There was some positive data from the US ahead of the Fed decision later today as the Conference Board confidence survey and the Richmond Fed manufacturing index both exceeded expectations. Consumer confidence started the year on the front foot, rising to 131.6, from 128.2 the previous month. This was the strongest reading since August last year, likely profiting from the diminishing trade war risks, although too early to gauge concerns over the Coronavirus. Meanwhile, the Richmond Fed manufacturing index came in at 20, the highest reading since September 2018 and compared to just 5 in December.
Somewhat more ambiguously positive was the durable goods orders data release, which rose 2.4% in December, after a 3.1% fall in November (itself a downward revision). This expansion was far stronger than expectations of 0.3%. However, the headline figure somewhat belies the strength of the orders, given that there was a 168% increase in defence aircraft and parts orders. This buoyed up the rest of the survey, which did not perform quite so well. The troubles at Boeing were evident in the 75% fall in non-defence and parts, while stripping out aircraft, core capital goods declined 0.4%.
In Qatar there is a new prime minister as Khalid bin Khalifa al-Thani has been appointed following the resignation of the previous post holder, Abdullah bin Naser bin Khalifa, who had been in place since 2013.
Source: Bloomberg, Emirates NBD Research
The modest return in risk-on appetite has hit treasuries, which had been closing higher as concerns over the Coronavirus rose. Yields on the 2yr UST fell as low as 1.40% yesterday, after a report that flights between the US and China would be suspended. However, following a rebuttal from a White House official that the administration was calling for a ban on flights to China, coupled with the strong earnings releases last night, yields have risen back to 1.46% this morning. The US Fed is due make its rate decision later today. Despite pressure from President Trump to cut rates, the market implied probability of such a move is 0%, with a cut only 12% priced in.
The odds on the Bank of England cutting rates have risen modestly since yesterday, ticking up from 46% to 50%. The decision remains on a knife-edge, although we hold to the view that the MPC will keep rates on hold for now.

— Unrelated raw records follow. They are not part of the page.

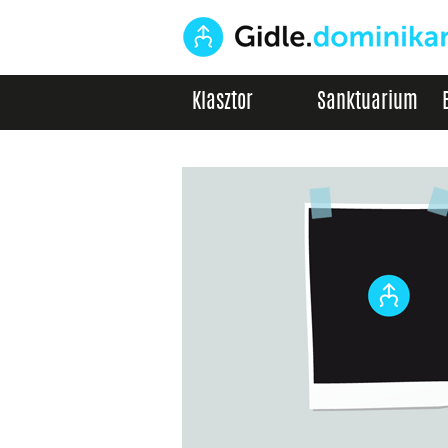
Klasztor
Sanktuarium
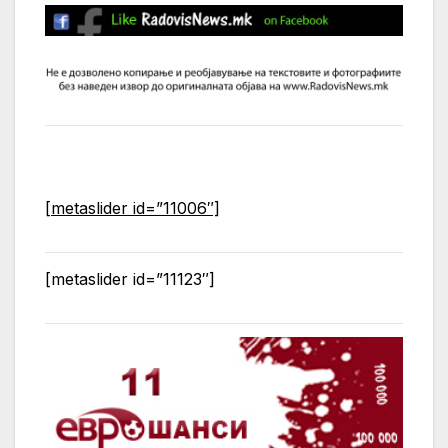
[metaslider id=”11006″]
[metaslider id=”11123″]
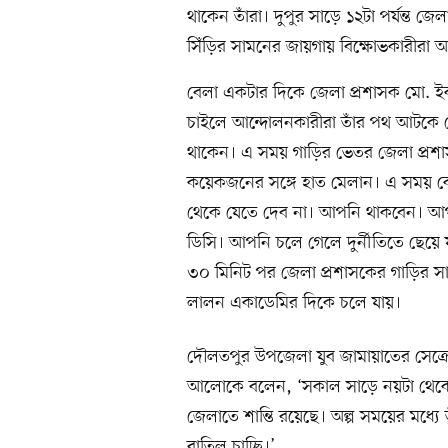
থাকেন তাঁরা। দুপুর সাড়ে ১২টা পর্যন্ত 
সিঁড়ির সামনের জায়গায় বিক্ষোভকারীরা অ
বেলা একটার দিকে জেলা প্রশাসক মো. ই
চাইলে আন্দোলনকারীরা তাঁর পথ আটকে দেন
থাকেন। এ সময় গাড়ির ভেতর জেলা প্রশা
কয়েকজনের সঙ্গে হাত মেলান। এ সময়
থেকে যেতে দেব না। আপনি থাকবেন। আপন
ডিসি। আপনি চলে গেলে দুর্নীতিতে ছেয়ে
৩০ মিনিট পর জেলা প্রশাসকের গাড়ির স
লালন একাডেমির দিকে চলে যায়।
দৌলতপুর উপজেলা যুব জামায়াতের সেক্রেট
আলোকে বলেন, ‘সকাল সাড়ে নয়টা থেকে 
জেলাতে শান্তি রয়েছে। অল্প সময়ের মধ্যে ত
বাতিল চাচ্ছি।’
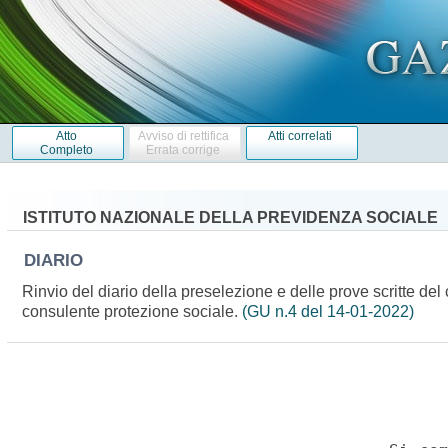
Atto
Avviso di rettifica
Atti correlati
Completo
Errata corrige
ISTITUTO NAZIONALE DELLA PREVIDENZA SOCIALE
DIARIO
Rinvio del diario della preselezione e delle prove scritte del 
consulente protezione sociale.
(GU n.4 del 14-01-2022)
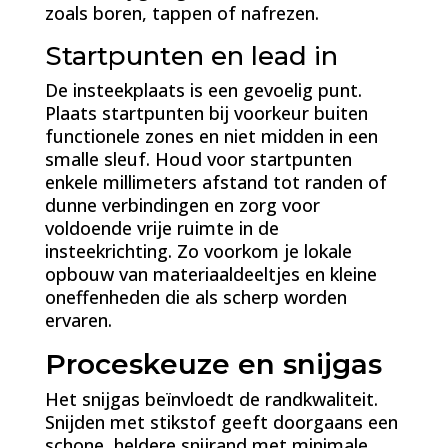
zoals boren, tappen of nafrezen.
Startpunten en lead in
De insteekplaats is een gevoelig punt.
Plaats startpunten bij voorkeur buiten
functionele zones en niet midden in een
smalle sleuf. Houd voor startpunten
enkele millimeters afstand tot randen of
dunne verbindingen en zorg voor
voldoende vrije ruimte in de
insteekrichting. Zo voorkom je lokale
opbouw van materiaaldeeltjes en kleine
oneffenheden die als scherp worden
ervaren.
Proceskeuze en snijgas
Het snijgas beïnvloedt de randkwaliteit.
Snijden met stikstof geeft doorgaans een
schone, heldere snijrand met minimale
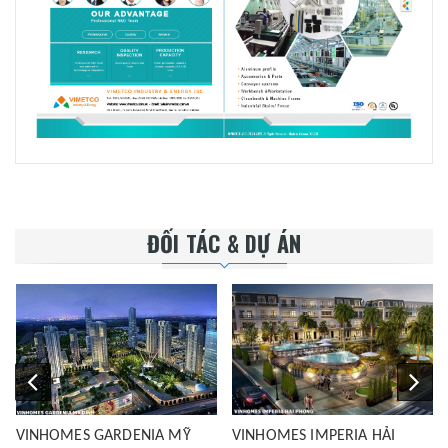
ĐỐI TÁC & DỰ ÁN
VINHOMES GARDENIA MỸ
VINHOMES IMPERIA HẢI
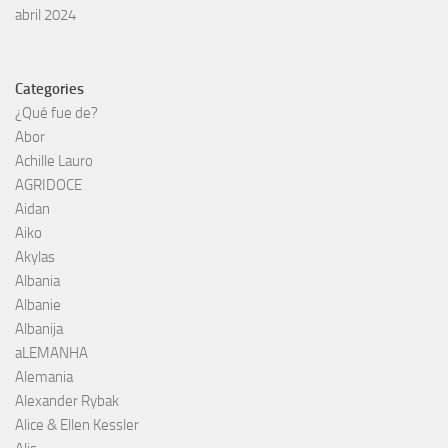
abril 2024
Categories
¿Qué fue de?
Abor
Achille Lauro
AGRIDOCE
Aidan
Aiko
Akylas
Albania
Albanie
Albanija
aLEMANHA
Alemania
Alexander Rybak
Alice & Ellen Kessler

The more positive mood in global markets generally this morning has been reflected in the Japanese yen, which sold off back to 109.15 yesterday (from 108.9 on Monday) and is trading at 109.19 this morning as risk-on appetite has improved. The key market mover today will likely be the US Fed decision. While there is little likelihood of any chance in rates by the FOMC, any guidance from chair Jerome Powell, especially in light of the Coronavirus, will be instructive.

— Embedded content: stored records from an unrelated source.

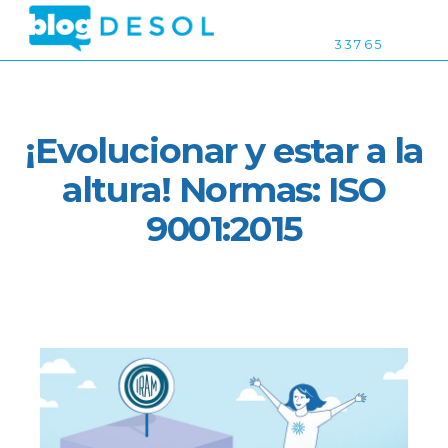
3 3 7 6 5
¡Evolucionar y estar a la
altura! Normas: ISO
9001:2015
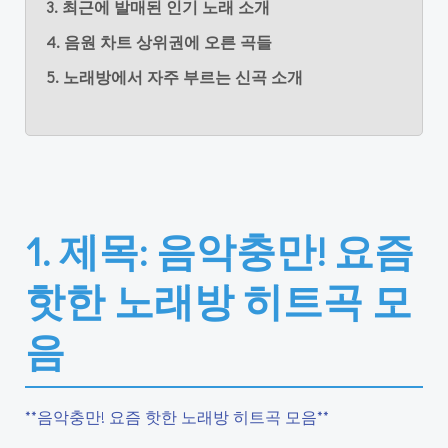
3. 최근에 발매된 인기 노래 소개
4. 음원 차트 상위권에 오른 곡들
5. 노래방에서 자주 부르는 신곡 소개
1. 제목: 음악충만! 요즘
핫한 노래방 히트곡 모
음
**음악충만! 요즘 핫한 노래방 히트곡 모음**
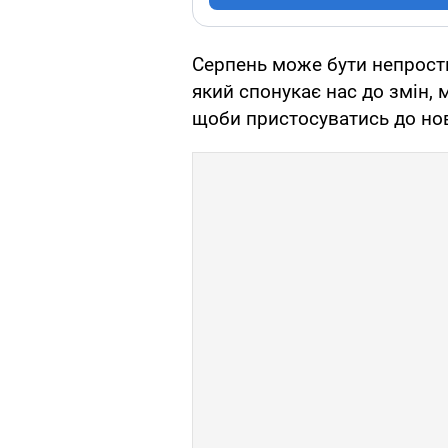
Серпень може бути непрости
який спонукає нас до змін,
щоби пристосуватись до но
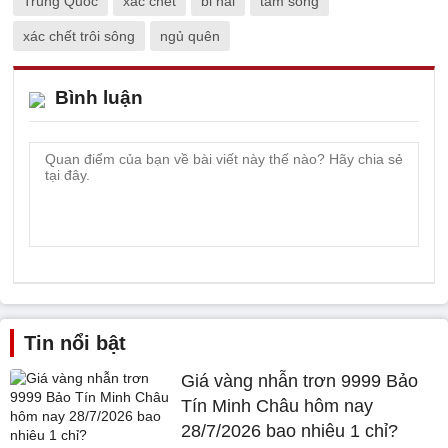
Trung Quốc
xác chết
bi hài
tắm sông
xác chết trôi sông
ngủ quên
Bình luận
Tin nổi bật
Giá vàng nhẫn trơn 9999 Bảo
Tín Minh Châu hôm nay
28/7/2026 bao nhiêu 1 chỉ?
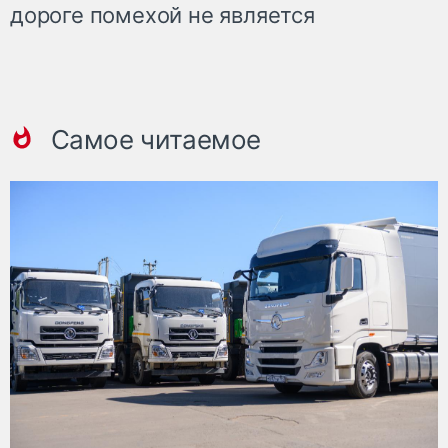
дороге помехой не является
Самое читаемое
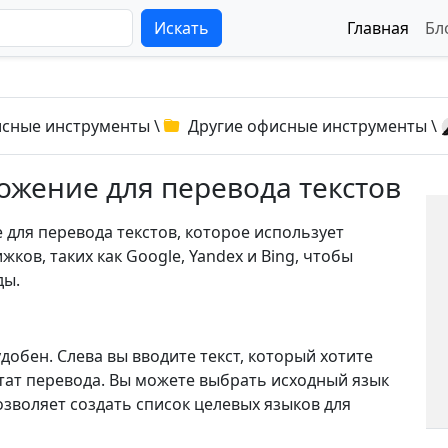
Искать
Главная
Бл
сные инструменты
\
Другие офисные инструменты
\
ложение для перевода текстов
 для перевода текстов, которое использует
ков, таких как Google, Yandex и Bing, чтобы
ды.
добен. Слева вы вводите текст, который хотите
ьтат перевода. Вы можете выбрать исходный язык
зволяет создать список целевых языков для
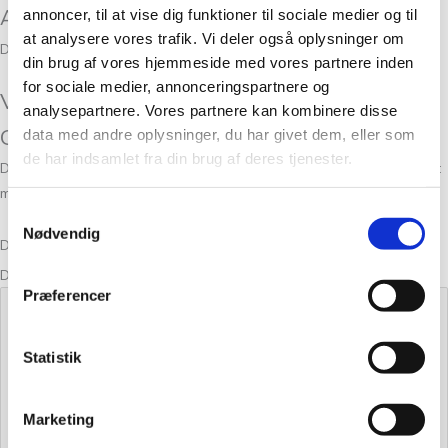
Anmeldelser
annoncer, til at vise dig funktioner til sociale medier og til
at analysere vores trafik. Vi deler også oplysninger om
Der er endnu ikke nogle anmeldelser.
din brug af vores hjemmeside med vores partnere inden
for sociale medier, annonceringspartnere og
Vær den første til at anmelde “Merci
analysepartnere. Vores partnere kan kombinere disse
Grasshopper 619”
data med andre oplysninger, du har givet dem, eller som
de har indsamlet fra din brug af deres tjenester.
Din e-mailadresse vil ikke blive publiceret.
Krævede felter er markeret
med
*
Samtykkevalg
Nødvendig
Din bedømmelse
Din anmeldelse
*
Præferencer
Statistik
Marketing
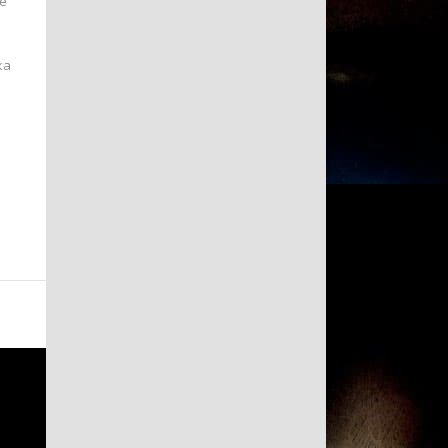
е
ка
.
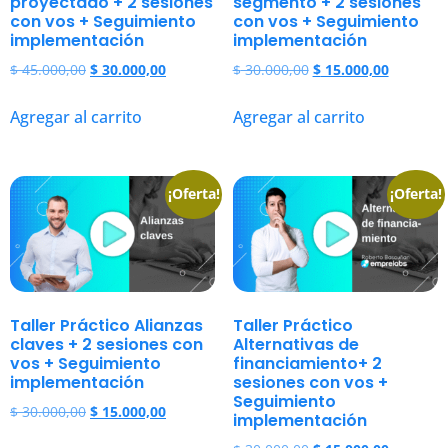
proyectado + 2 sesiones
segmento + 2 sesiones
con vos + Seguimiento
con vos + Seguimiento
implementación
implementación
$
45.000,00
$
30.000,00
$
30.000,00
$
15.000,00
Agregar al carrito
Agregar al carrito
¡Oferta!
¡Oferta!
Taller Práctico Alianzas
Taller Práctico
claves + 2 sesiones con
Alternativas de
vos + Seguimiento
financiamiento+ 2
implementación
sesiones con vos +
Seguimiento
$
30.000,00
$
15.000,00
implementación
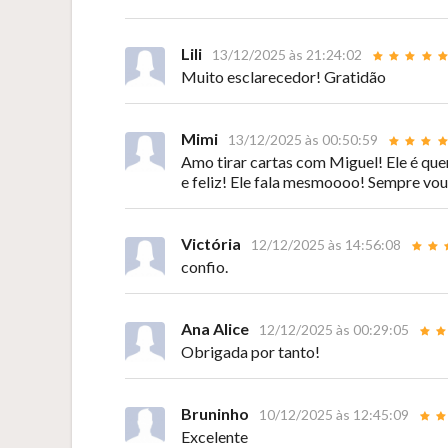
Lili
13/12/2025 às 21:24:02
Muito esclarecedor! Gratidão
Mimi
13/12/2025 às 00:50:59
Amo tirar cartas com Miguel! Ele é qu
e feliz! Ele fala mesmoooo! Sempre vou
Victória
12/12/2025 às 14:56:08
confio.
Ana Alice
12/12/2025 às 00:29:05
Obrigada por tanto!
Bruninho
10/12/2025 às 12:45:09
Excelente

Although the Hang Seng has lost 2.3% on its reopening after the Chinese New Year this morning, equity indices around the world have fared a little better generally. This is largely on the back of earnings announcements in the US as Apple and Starbucks both beat forecasts and contributed to the S&P 500 closing up 1.0% yesterday. The Nikkei is trading up 0.5% this morning on yesterday’s close, although it is still down w/w. financial markets in China, meanwhile, remain closed.
Oil prices managed to recover somewhat overnight and have added more than 1.3% in both benchmarks in early trading today. A risk-on move in equity markets after good corporate earnings helped to shift sentiment away from coronavirus demand fears. Brent is currently back above USD 60/b and WTI is holding at USD 54.18/b.
Inventory data from the API showed a decline in US crude stocks of 4.3m bbl last week. Official data from the EIA will be released later this evening. Focus again will be on whether a draw in crude stocks is matched or unwound by a build in product inventories.